A Darker Shade of Magic is a huge success. Please go out and read it right now.

Note: This is also an adult book and while there are not as many adult situations there is still a bit of adult language. Not that much, though. Three or four instances.

3/11/15 - Oops.

The week of March 5th-11th was a bit crazy, which is ironic because it was spring break. But when it's spring break, I did everything but read, basically. I finished one book, which was for my philosophy class, and I'm not going to shoehorn that into one of the categories for actually fun books.

So I'll catch up on this one some other week. Surely it can't be that hard, can it?

4/3/15 - A Book of Short Stories

(We're going to pretend that these were also written on time. Thanks.)

For the first Challenge book of the rainy month of March, we're going with a classic - A Good Man Is Hard to Find by the inimitable Flannery O'Connor.

There's really not much to say about O'Connor's writing. If you've read it, you know what it's like; if you haven't, there's no way to describe it. Her stories are sparse, minimalistic, almost inconsequential. A lot of them are almost impossible to pick out meanings for. But they are hugely powerful. Her control of language and characters is frankly astonishing. And the way she draws you in, half by enchantment and half by revulsion, is... honestly, I can't think of anyone who has ever done the like.

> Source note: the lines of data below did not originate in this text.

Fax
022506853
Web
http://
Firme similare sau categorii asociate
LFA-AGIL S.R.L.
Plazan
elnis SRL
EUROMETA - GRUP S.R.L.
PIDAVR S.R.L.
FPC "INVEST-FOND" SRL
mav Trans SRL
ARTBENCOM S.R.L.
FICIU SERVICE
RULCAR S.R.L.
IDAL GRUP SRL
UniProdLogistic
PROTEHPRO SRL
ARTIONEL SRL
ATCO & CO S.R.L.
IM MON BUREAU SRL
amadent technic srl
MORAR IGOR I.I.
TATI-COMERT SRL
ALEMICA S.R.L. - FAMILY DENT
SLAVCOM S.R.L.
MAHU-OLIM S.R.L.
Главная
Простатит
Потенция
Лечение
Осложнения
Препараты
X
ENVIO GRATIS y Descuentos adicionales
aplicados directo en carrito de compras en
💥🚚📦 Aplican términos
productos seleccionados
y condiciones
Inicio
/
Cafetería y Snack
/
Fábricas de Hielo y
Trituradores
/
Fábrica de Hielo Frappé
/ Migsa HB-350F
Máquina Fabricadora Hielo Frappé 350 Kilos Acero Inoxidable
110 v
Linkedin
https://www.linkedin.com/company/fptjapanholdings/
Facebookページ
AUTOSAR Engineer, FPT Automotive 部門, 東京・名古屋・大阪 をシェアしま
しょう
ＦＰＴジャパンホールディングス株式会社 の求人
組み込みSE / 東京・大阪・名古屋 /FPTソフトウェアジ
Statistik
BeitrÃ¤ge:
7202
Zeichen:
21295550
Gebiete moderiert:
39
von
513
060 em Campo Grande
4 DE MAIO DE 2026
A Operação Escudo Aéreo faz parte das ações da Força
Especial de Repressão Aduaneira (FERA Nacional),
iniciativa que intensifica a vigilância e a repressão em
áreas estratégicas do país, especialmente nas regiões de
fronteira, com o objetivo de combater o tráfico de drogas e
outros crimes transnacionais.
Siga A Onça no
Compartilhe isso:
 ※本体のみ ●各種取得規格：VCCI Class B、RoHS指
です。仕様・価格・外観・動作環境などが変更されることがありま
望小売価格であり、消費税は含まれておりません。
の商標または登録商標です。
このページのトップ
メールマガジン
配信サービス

Some of O'Connor's best stories are in this edition, such as the title story and "The Life You Save May Be Your Own" and "Good Country People." My personal favorite was "The River," which was not quite as opaque and difficult as some of the others, but still so incredibly punch-to-the-gut. I've loved her work ever since I read "A Good Man Is Hard To Find" about two years ago, though this is the first full collection of stories I've read by her. I'm glad to report that the majority of her work is equally fantastic.